* **What the task asks**:
Everything from the line containing "Document page, 1500x1125 pixels." to the end of the data must be duplicated word for word, and nothing else may appear.

* **Given records**:
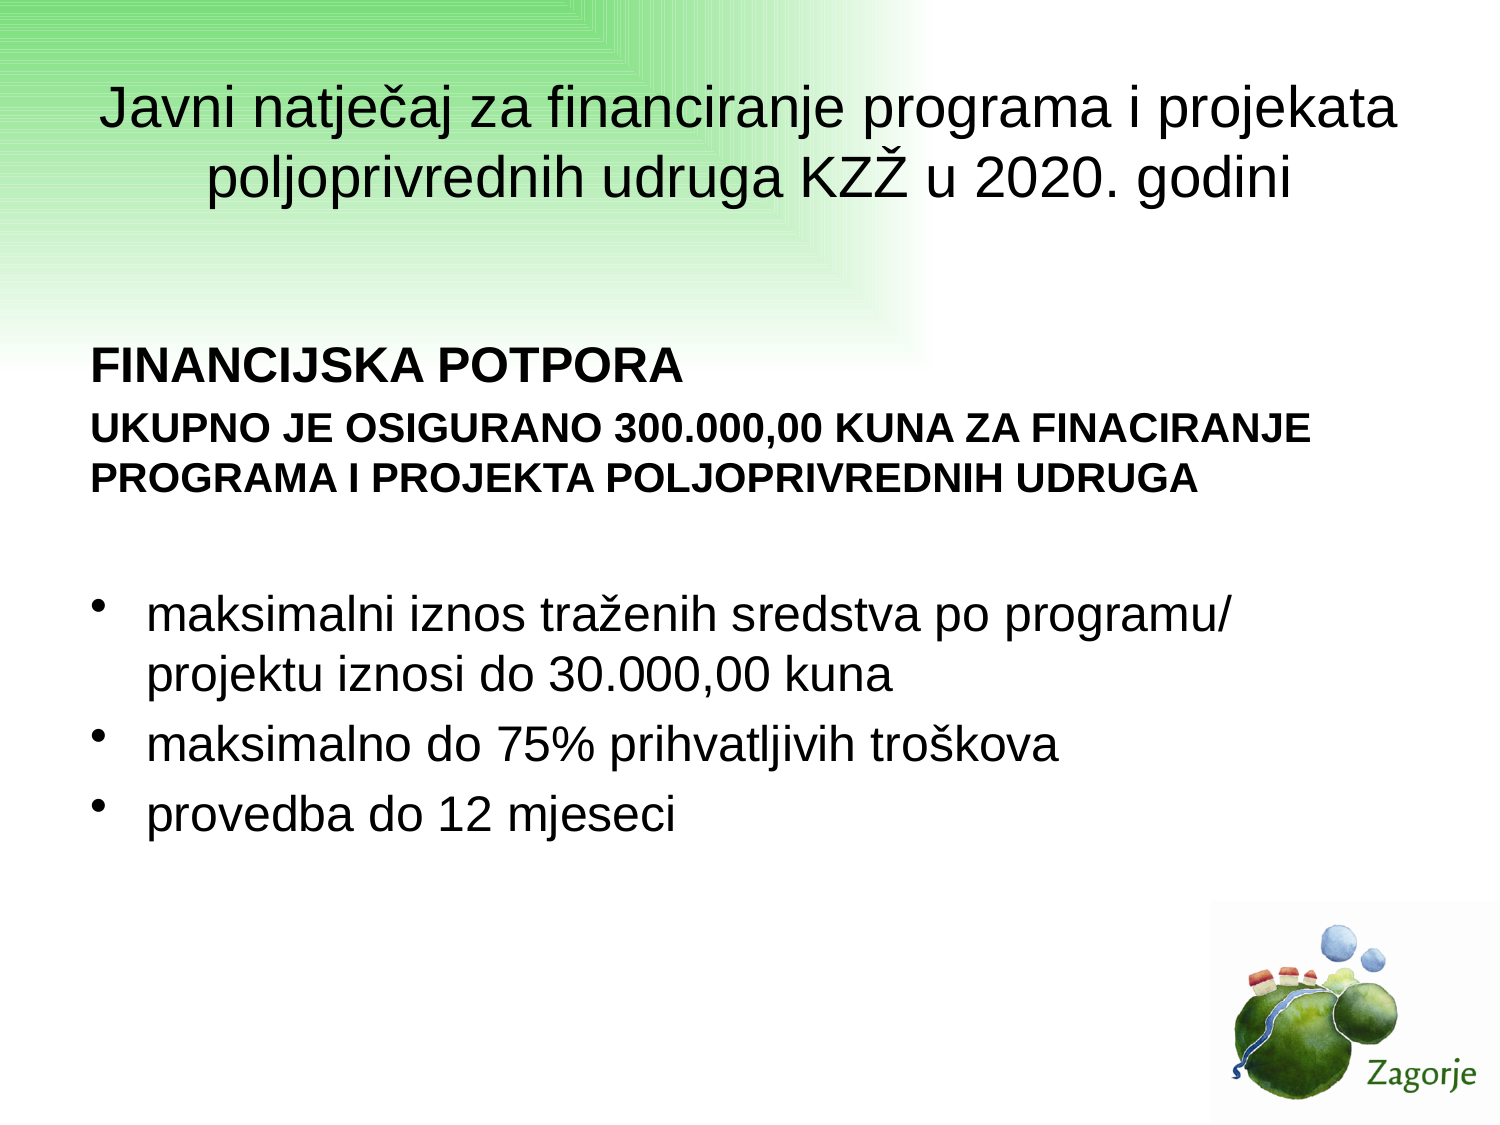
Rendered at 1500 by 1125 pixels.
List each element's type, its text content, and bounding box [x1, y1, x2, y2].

title Javni natječaj za financiranje programa i projekata poljoprivrednih udruga KZŽ u 2020. godini [75, 45, 1425, 233]
list FINANCIJSKA POTPORA UKUPNO JE OSIGURANO 300.000,00 KUNA ZA FINACIRANJE PROGRAMA I PROJEKTA POLJOPRIVREDNIH UDRUGA maksimalni iznos traženih sredstva po programu/ projektu iznosi do 30.000,00 kuna maksimalno do 75% prihvatljivih troškova provedba do 12 mjeseci [75, 255, 1425, 998]
picture [1210, 901, 1500, 1125]
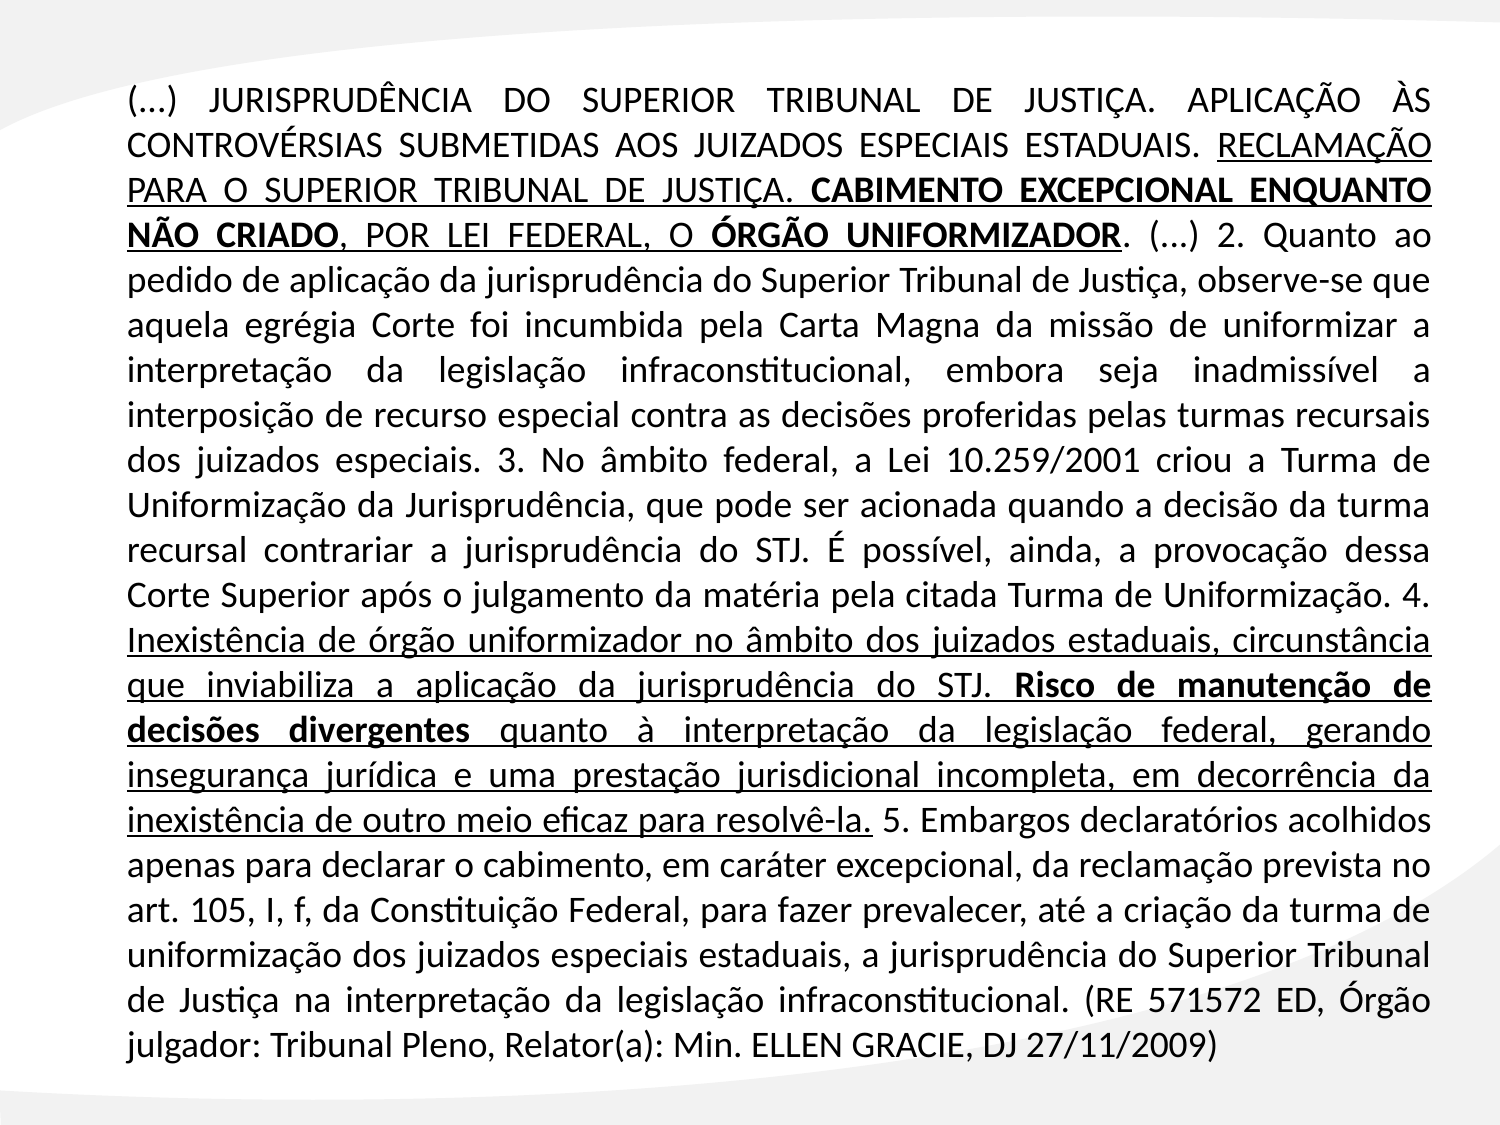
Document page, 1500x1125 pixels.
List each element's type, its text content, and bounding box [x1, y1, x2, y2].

text_box (...) JURISPRUDÊNCIA DO SUPERIOR TRIBUNAL DE JUSTIÇA. APLICAÇÃO ÀS CONTROVÉRSIAS SUBMETIDAS AOS JUIZADOS ESPECIAIS ESTADUAIS. RECLAMAÇÃO PARA O SUPERIOR TRIBUNAL DE JUSTIÇA. CABIMENTO EXCEPCIONAL ENQUANTO NÃO CRIADO, POR LEI FEDERAL, O ÓRGÃO UNIFORMIZADOR. (...) 2. Quanto ao pedido de aplicação da jurisprudência do Superior Tribunal de Justiça, observe-se que aquela egrégia Corte foi incumbida pela Carta Magna da missão de uniformizar a interpretação da legislação infraconstitucional, embora seja inadmissível a interposição de recurso especial contra as decisões proferidas pelas turmas recursais dos juizados especiais. 3. No âmbito federal, a Lei 10.259/2001 criou a Turma de Uniformização da Jurisprudência, que pode ser acionada quando a decisão da turma recursal contrariar a jurisprudência do STJ. É possível, ainda, a provocação dessa Corte Superior após o julgamento da matéria pela citada Turma de Uniformização. 4. Inexistência de órgão uniformizador no âmbito dos juizados estaduais, circunstância que inviabiliza a aplicação da jurisprudência do STJ. Risco de manutenção de decisões divergentes quanto à interpretação da legislação federal, gerando insegurança jurídica e uma prestação jurisdicional incompleta, em decorrência da inexistência de outro meio eficaz para resolvê-la. 5. Embargos declaratórios acolhidos apenas para declarar o cabimento, em caráter excepcional, da reclamação prevista no art. 105, I, f, da Constituição Federal, para fazer prevalecer, até a criação da turma de uniformização dos juizados especiais estaduais, a jurisprudência do Superior Tribunal de Justiça na interpretação da legislação infraconstitucional. (RE 571572 ED, Órgão julgador: Tribunal Pleno, Relator(a): Min. ELLEN GRACIE, DJ 27/11/2009) [112, 67, 1447, 1118]
text_box [0, 0, 1500, 132]
text_box [0, 842, 1500, 1125]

* **Solution to this task**:
Document page, 1500x1125 pixels.
List each element's type, its text content, and bounding box [x1, y1, x2, y2].

text_box (...) JURISPRUDÊNCIA DO SUPERIOR TRIBUNAL DE JUSTIÇA. APLICAÇÃO ÀS CONTROVÉRSIAS SUBMETIDAS AOS JUIZADOS ESPECIAIS ESTADUAIS. RECLAMAÇÃO PARA O SUPERIOR TRIBUNAL DE JUSTIÇA. CABIMENTO EXCEPCIONAL ENQUANTO NÃO CRIADO, POR LEI FEDERAL, O ÓRGÃO UNIFORMIZADOR. (...) 2. Quanto ao pedido de aplicação da jurisprudência do Superior Tribunal de Justiça, observe-se que aquela egrégia Corte foi incumbida pela Carta Magna da missão de uniformizar a interpretação da legislação infraconstitucional, embora seja inadmissível a interposição de recurso especial contra as decisões proferidas pelas turmas recursais dos juizados especiais. 3. No âmbito federal, a Lei 10.259/2001 criou a Turma de Uniformização da Jurisprudência, que pode ser acionada quando a decisão da turma recursal contrariar a jurisprudência do STJ. É possível, ainda, a provocação dessa Corte Superior após o julgamento da matéria pela citada Turma de Uniformização. 4. Inexistência de órgão uniformizador no âmbito dos juizados estaduais, circunstância que inviabiliza a aplicação da jurisprudência do STJ. Risco de manutenção de decisões divergentes quanto à interpretação da legislação federal, gerando insegurança jurídica e uma prestação jurisdicional incompleta, em decorrência da inexistência de outro meio eficaz para resolvê-la. 5. Embargos declaratórios acolhidos apenas para declarar o cabimento, em caráter excepcional, da reclamação prevista no art. 105, I, f, da Constituição Federal, para fazer prevalecer, até a criação da turma de uniformização dos juizados especiais estaduais, a jurisprudência do Superior Tribunal de Justiça na interpretação da legislação infraconstitucional. (RE 571572 ED, Órgão julgador: Tribunal Pleno, Relator(a): Min. ELLEN GRACIE, DJ 27/11/2009) [112, 67, 1447, 1118]
text_box [0, 0, 1500, 132]
text_box [0, 842, 1500, 1125]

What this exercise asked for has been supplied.